Что послужило источником столь конкретных утверждений? Все эти лица ничего не сообщали государственным органам сами. Вызванные в КРАД Нельсон и другие члены партии никогда не называли имен. Обвинения явно основывались на материалах незаконного перехвата телефонных разговоров, подшитых в черных папках, громоздящихся на столе перед членами комиссии. Такие свидетельства не принял бы ни один суд, зато в рамках «дознания» не получившие никакой юридической оценки расшифровки телефонных разговоров могли использоваться комиссией Грея совершенно безнаказанно. Все три члена комиссии прочитали выжимки из записи разговоров десятилетней давности, в то время как адвокатам Оппенгеймера доступ к ним был закрыт, и они не могли опротестовать их.

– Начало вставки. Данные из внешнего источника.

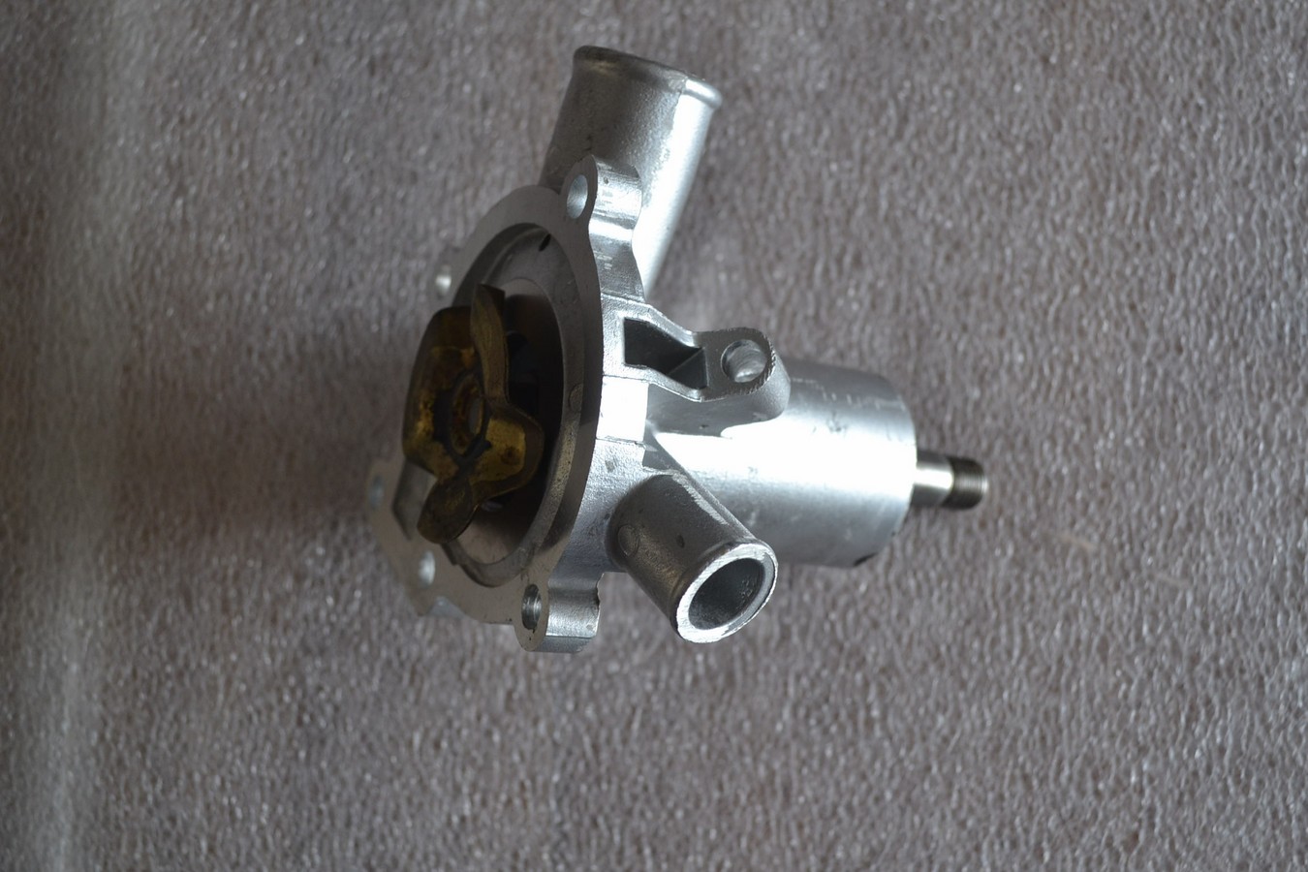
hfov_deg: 43.6
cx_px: 654
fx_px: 1635
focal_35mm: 45
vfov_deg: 29.9
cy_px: 436
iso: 400
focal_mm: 30
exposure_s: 1/80
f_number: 4.5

Гаррисону и Марксу следовало сообразить, что от представленного подобным образом обвинения в тайной причастности к Коммунистической партии невозможно откреститься. Оппенгеймер опроверг эти утверждения. «Ваше письмо, — писал он, — ссылается на заявления, сделанные в 1942–1945 годах людьми, считавшимися официальными лицами Коммунистической партии, о том, будто я был тайным членом Компартии. Я не могу знать, что именно говорили эти люди. Зато я точно знаю, что никогда не был ни тайным, ни явным членом партии. Некоторые из упомянутых людей, например Джек Мэнли и Катрина Сэндоу, и вовсе мне неизвестны. Я сомневаюсь, что когда-либо встречался с Бернадетт Дойл, хотя ее имя мне знакомо. С Пински и Эделсоном я встречался только мимоходом». Настоящий суд отверг бы такие улики, как «показания третьей стороны» — то есть когда кто-то еще пересказывает что-либо услышанное о подсудимом от других лиц. Однако «дознаватели» уверовали, что ФБР перехватило разговоры хорошо информированных коммунистов и что Оппенгеймер был одним из них.